Le réalisateur de « Vortex » et « Love », Gaspar Noé, a également fait écho à l’appel lancé aux streamers pour qu’ils récupèrent davantage de catalogues, car les médias physiques sont « un monde qui disparaît ».
« Ce monde ne sera plus disponible », prévient Noé. « Vous n’aurez que des plateformes et elles décideront si l’image est bonne et si c’est pour le public. »
Le réalisateur gréco-français Costa Gavras, oscarisé pour le thriller politique « Missing » en 1982, était optimiste quant aux perspectives du cinéma alors que l’industrie émerge du pire de la pandémie.
« Je pense que le cinéma a commencé à arriver à la fin d’un cycle et c’était le cas avant COVID parce que tout avait été dit et fait », a-t-il déclaré. «Le cycle était arrivé à sa fin… COVID a fermé le cycle. Tout sera différent et aura changé depuis avant COVID.
Mais il n’y a pas que le cinéma qui a changé. Il en va de même pour ses spectateurs, a déclaré le réalisateur de 89 ans.

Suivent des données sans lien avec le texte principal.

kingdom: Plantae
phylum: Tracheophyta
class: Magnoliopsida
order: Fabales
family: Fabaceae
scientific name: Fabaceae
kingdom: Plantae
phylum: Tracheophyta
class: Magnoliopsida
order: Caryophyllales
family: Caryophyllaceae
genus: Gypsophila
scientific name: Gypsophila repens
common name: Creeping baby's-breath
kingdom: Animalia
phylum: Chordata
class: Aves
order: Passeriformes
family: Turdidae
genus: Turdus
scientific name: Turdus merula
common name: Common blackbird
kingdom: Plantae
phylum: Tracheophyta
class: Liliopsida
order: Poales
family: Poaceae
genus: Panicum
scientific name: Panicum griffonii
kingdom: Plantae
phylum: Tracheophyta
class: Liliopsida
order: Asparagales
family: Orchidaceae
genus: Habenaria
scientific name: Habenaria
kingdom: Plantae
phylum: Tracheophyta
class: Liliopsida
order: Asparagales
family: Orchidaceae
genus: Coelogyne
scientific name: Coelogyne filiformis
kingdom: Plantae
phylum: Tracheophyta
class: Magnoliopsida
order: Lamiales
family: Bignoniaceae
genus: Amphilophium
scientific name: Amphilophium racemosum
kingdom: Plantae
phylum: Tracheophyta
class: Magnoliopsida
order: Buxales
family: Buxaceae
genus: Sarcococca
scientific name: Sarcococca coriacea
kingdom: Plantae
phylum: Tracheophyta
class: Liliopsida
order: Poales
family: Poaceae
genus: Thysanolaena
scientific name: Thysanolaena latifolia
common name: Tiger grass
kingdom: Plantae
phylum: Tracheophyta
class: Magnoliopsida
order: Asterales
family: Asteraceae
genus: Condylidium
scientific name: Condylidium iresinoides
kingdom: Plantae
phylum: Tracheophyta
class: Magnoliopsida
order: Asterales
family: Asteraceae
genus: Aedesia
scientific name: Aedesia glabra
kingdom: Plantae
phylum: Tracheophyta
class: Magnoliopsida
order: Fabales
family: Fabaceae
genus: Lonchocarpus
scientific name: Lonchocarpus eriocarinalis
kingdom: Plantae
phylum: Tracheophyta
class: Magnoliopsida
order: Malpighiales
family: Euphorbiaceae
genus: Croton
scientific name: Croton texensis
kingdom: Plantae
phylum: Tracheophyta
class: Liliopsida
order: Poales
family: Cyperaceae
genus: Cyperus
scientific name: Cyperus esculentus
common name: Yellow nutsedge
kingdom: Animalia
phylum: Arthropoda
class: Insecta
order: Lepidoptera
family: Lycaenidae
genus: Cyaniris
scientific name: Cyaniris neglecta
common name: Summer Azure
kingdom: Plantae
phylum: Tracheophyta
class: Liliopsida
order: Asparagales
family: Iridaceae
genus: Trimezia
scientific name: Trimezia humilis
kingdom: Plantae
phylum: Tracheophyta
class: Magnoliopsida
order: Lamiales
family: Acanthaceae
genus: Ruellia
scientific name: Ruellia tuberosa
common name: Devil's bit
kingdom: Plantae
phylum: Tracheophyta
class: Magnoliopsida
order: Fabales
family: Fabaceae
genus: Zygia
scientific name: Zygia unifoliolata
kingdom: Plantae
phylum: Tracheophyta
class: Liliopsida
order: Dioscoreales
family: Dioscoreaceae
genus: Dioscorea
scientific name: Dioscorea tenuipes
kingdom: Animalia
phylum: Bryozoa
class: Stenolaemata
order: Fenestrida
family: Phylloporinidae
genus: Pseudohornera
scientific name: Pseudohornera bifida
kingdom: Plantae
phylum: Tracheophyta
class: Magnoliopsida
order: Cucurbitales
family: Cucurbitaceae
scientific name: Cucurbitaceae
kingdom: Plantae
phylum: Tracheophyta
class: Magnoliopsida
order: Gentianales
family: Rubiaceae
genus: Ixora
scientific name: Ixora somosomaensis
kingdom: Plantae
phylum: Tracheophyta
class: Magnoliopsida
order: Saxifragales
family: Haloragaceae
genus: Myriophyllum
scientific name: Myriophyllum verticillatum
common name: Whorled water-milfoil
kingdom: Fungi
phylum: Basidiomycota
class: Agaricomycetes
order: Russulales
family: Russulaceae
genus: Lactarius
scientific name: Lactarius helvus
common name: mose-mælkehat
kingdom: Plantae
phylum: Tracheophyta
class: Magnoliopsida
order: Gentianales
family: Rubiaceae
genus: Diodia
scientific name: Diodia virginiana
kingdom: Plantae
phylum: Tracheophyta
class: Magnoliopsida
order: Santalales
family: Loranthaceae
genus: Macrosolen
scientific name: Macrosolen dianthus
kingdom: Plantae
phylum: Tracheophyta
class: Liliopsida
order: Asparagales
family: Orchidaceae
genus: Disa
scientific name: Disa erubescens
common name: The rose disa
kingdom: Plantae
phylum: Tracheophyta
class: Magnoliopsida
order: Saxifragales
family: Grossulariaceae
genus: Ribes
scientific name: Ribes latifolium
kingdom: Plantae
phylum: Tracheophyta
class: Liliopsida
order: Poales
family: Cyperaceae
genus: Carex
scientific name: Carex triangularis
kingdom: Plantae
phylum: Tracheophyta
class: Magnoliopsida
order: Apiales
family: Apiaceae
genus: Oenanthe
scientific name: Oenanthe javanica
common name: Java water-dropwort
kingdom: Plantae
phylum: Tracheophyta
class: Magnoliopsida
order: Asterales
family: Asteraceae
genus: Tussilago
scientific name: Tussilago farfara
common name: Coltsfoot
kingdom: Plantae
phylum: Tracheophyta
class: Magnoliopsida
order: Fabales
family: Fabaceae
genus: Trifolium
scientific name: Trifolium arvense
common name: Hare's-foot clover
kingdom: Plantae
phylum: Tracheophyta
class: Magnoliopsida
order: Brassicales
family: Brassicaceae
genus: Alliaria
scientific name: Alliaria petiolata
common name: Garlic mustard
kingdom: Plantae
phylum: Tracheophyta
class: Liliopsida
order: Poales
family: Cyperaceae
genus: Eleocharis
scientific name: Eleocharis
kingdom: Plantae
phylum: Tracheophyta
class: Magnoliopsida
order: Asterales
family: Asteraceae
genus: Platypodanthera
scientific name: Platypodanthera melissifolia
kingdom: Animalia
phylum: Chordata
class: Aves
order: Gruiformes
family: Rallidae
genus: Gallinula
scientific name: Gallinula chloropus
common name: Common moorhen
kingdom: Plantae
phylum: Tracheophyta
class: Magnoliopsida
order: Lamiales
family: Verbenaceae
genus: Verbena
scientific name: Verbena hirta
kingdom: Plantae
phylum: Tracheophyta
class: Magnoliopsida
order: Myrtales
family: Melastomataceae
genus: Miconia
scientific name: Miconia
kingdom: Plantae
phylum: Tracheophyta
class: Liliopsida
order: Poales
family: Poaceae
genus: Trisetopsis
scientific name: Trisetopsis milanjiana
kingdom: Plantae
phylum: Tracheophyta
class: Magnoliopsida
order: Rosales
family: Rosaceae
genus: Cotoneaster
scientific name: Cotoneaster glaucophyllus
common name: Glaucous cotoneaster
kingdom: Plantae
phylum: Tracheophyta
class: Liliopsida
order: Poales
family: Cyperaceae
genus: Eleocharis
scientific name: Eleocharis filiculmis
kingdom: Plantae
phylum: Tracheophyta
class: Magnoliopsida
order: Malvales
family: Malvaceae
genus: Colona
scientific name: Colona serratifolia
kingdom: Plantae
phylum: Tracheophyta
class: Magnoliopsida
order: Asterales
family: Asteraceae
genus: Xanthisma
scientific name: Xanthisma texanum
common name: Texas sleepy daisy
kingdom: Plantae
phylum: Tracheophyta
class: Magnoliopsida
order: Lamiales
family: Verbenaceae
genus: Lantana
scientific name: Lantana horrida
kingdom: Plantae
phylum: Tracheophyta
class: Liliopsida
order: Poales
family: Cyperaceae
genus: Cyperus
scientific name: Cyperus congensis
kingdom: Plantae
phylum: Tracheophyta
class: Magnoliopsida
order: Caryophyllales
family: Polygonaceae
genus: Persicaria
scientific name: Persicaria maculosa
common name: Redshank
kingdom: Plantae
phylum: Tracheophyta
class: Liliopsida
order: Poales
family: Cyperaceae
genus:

« Je crois que la nouvelle génération est totalement différente et nous sommes tous différents maintenant. On aborde le cinéma d’une manière différente après le COVID. Nous avons besoin d’écouter et de raconter des histoires… Les êtres humains ne peuvent pas survivre sans histoires ; donc, le cinéma continuera. Pas sous la forme que nous connaissons, mais cela continuera.